Opinion
527973
05-23-2019
Amir Raissi, New York City, appellant pro se. Letitia James, Attorney General, New York City (Gary Leibowitz of counsel), for respondent.
Amir Raissi, New York City, appellant pro se.
Letitia James, Attorney General, New York City (Gary Leibowitz of counsel), for respondent.
Before: Lynch, J.P., Clark, Mulvey, Devine and Aarons, JJ.
MEMORANDUM AND ORDERAppeal from a decision of the Unemployment Insurance Appeal Board, filed January 31, 2019, which denied claimant's application to reopen and reconsider a prior decision.
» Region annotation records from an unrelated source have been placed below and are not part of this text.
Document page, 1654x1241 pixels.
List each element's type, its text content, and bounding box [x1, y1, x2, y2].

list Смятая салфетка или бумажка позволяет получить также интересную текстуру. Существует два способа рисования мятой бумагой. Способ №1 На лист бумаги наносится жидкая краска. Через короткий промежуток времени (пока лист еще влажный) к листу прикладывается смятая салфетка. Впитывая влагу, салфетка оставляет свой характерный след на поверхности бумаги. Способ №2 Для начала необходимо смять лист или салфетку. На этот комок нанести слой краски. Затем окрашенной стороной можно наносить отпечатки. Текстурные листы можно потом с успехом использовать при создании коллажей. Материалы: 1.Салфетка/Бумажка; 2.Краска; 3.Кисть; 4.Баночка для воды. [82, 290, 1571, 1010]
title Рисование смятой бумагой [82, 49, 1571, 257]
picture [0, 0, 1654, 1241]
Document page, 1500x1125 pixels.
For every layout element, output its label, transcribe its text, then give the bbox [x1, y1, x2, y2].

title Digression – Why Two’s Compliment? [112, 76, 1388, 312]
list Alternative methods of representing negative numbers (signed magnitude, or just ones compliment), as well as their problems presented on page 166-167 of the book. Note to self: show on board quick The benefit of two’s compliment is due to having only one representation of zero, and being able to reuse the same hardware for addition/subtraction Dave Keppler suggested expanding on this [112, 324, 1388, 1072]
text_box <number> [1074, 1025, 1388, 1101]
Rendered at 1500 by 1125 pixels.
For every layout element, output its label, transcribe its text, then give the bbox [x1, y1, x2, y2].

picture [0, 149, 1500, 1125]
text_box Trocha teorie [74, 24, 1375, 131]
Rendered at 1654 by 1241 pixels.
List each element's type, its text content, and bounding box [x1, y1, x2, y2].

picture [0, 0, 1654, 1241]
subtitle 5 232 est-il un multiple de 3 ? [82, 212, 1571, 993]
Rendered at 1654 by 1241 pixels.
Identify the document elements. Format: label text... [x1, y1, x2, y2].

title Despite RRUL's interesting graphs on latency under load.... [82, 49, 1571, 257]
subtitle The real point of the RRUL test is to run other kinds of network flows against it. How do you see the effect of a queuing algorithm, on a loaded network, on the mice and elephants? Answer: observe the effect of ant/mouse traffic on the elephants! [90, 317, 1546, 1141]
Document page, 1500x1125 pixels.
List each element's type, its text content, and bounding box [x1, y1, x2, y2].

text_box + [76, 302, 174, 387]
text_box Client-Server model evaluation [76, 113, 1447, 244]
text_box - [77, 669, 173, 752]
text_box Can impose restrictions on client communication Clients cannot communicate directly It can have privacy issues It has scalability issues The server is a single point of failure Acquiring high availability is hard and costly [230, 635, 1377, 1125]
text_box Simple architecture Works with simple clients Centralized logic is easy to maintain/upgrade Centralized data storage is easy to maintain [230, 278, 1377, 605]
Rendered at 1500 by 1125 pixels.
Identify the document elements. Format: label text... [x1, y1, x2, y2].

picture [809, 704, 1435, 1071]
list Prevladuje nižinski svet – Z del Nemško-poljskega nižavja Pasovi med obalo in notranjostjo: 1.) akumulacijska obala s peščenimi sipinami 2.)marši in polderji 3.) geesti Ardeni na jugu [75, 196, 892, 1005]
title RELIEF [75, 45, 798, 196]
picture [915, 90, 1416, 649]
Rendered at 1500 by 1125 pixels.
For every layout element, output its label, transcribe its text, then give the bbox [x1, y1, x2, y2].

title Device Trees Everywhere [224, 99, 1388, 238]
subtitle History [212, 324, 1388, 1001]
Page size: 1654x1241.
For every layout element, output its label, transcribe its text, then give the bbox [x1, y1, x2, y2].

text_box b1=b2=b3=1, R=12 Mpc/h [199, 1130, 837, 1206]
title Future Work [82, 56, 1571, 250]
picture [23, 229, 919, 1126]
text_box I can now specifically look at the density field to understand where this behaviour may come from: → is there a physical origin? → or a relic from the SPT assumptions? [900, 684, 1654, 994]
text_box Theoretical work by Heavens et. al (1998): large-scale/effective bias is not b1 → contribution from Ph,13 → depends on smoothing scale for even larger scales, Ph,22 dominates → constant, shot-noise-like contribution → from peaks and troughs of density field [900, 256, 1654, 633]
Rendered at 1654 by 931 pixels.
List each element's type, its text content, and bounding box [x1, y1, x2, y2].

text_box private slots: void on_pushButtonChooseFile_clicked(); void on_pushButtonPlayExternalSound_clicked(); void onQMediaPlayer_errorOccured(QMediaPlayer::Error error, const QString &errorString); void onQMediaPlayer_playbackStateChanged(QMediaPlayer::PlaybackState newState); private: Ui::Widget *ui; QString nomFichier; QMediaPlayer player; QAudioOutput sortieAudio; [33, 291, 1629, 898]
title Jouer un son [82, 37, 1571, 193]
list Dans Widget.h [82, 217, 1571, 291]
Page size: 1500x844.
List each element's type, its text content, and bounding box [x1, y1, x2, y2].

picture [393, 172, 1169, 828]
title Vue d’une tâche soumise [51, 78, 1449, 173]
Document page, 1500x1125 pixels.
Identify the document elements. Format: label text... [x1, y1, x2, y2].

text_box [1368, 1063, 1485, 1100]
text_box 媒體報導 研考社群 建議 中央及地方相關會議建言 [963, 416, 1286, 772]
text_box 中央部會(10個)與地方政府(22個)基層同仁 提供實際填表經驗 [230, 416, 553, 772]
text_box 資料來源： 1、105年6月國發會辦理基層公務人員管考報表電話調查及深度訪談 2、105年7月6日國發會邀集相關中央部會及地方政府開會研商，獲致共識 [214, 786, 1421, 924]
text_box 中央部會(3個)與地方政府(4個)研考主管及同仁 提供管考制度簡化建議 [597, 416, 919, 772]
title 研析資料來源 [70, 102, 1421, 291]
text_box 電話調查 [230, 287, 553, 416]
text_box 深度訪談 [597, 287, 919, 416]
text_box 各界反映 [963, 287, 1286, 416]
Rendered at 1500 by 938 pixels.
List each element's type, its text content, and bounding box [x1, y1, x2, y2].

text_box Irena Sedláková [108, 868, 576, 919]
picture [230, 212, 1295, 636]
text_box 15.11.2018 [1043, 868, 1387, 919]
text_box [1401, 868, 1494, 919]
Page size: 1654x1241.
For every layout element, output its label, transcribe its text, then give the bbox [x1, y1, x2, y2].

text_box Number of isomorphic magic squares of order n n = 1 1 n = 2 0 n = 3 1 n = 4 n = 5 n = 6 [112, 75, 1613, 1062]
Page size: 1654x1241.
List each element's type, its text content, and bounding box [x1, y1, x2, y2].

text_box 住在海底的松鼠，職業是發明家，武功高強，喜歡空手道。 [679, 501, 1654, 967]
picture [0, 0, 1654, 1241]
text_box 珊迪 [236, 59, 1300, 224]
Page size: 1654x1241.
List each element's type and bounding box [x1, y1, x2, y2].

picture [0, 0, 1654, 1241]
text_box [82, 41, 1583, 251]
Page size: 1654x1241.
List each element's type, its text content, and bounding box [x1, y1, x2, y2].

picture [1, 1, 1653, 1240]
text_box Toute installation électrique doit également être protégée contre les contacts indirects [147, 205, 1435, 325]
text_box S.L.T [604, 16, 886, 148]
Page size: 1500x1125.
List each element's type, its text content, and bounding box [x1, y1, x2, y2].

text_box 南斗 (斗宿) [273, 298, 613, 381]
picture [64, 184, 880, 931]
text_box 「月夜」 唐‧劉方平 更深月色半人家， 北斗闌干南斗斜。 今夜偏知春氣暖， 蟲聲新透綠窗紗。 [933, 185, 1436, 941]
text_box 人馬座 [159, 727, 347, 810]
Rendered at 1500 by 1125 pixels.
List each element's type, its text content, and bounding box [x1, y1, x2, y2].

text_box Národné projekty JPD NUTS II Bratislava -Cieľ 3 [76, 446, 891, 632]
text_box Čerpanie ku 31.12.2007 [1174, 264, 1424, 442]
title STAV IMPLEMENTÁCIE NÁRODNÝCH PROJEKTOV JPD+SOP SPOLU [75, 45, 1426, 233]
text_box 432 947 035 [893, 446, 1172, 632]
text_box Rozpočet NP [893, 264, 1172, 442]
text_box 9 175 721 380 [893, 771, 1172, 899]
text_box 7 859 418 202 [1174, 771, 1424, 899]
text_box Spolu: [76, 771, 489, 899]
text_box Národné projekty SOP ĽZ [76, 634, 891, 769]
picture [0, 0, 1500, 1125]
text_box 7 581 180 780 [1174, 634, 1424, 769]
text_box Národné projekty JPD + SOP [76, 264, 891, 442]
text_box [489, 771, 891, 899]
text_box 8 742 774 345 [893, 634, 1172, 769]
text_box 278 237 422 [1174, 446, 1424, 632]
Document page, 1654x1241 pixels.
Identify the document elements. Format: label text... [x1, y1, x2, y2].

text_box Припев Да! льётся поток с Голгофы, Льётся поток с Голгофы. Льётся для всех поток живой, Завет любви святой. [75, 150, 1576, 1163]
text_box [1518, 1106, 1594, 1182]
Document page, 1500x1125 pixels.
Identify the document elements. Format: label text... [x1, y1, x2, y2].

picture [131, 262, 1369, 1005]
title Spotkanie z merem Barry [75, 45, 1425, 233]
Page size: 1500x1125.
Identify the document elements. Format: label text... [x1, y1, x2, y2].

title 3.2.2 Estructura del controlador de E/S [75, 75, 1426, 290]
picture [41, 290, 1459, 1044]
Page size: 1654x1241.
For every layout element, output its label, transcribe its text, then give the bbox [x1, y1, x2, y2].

Claimant applied for and received unemployment insurance benefits for the time period of September 4, 2017 to December 3, 2017. The Department of Labor issued a determination finding that claimant was ineligible to receive benefits because he was not totally unemployed during that time period, had made willful misrepresentations to obtain benefits and was responsible for a recoverable overpayment, a forfeiture penalty and a civil penalty. Following a hearing, an Administrative Law Judge (hereinafter ALJ), in a decision filed May 10, 2018, upheld the Department's determinations. By decision filed July 27, 2018, the Unemployment Insurance Appeal Board affirmed the ALJ's finding. Claimant did not appeal to this Court from the Board's decision.
On November 19, 2018, claimant applied to the Board to reopen and reconsider its decision. In a December 7, 2018 decision, the Board denied the application as untimely and unsupported by an explanation for the delay. Claimant did not appeal the denial of this application to reopen and reconsider to this Court. On December 24, 2018, claimant again applied for the Board to reopen and reconsider its decision. In a decision filed January 31, 2019, the Board denied the application, and claimant appeals from that decision.
We affirm. Initially, insofar as claimant has not appealed from either the July 2018 decision or the December 2018 decision, any arguments regarding these decisions are not properly before this Court (see Matter of Pastore [Commissioner of Labor], 120 A.D.3d 874, 875, 990 N.Y.S.2d 423 [2014]; Matter of Maldonado [Commissioner of Labor], 260 A.D.2d 885, 886, 689 N.Y.S.2d 255 [1999] ). As to the January 2019 decision, "[w]hether to grant an application to reopen and reconsider a prior decision is a matter committed to the Board's discretion and, absent an abuse of that discretion, the Board's decision will not be disturbed" ( Matter of Basil [Commissioner of Labor], 153 A.D.3d 1547, 1547, 61 N.Y.S.3d 714 [2017] ; acc ord Matter of Tanasa [Commissioner of Labor], 164 A.D.3d 998, 999–1000, 82 N.Y.S.3d 251 [2018] ). Inasmuch as claimant offered no new evidence in support of his application that was not already considered by the Board, we find no abuse of the Board's discretion in denying the application (see Matter of Abreu [E. Armata, Inc.-Commissioner of Labor], 120 A.D.3d 1501, 1502, 992 N.Y.S.2d 452 [2014], appeal dismissed 24 N.Y.3d 1040, 998 N.Y.S.2d 164, 22 N.E.3d 1032 [2014] ; Matter of Ford [Commissioner of Labor], 21 A.D.3d 1227, 1227, 803 N.Y.S.2d 207 [2005] ; Matter of Kendricks [Commissioner of Labor], 1 A.D.3d 682, 683, 766 N.Y.S.2d 623 [2003] ).
Lynch, J.P., Clark, Mulvey, Devine and Aarons, JJ., concur.
ORDERED that the decision is affirmed, without costs.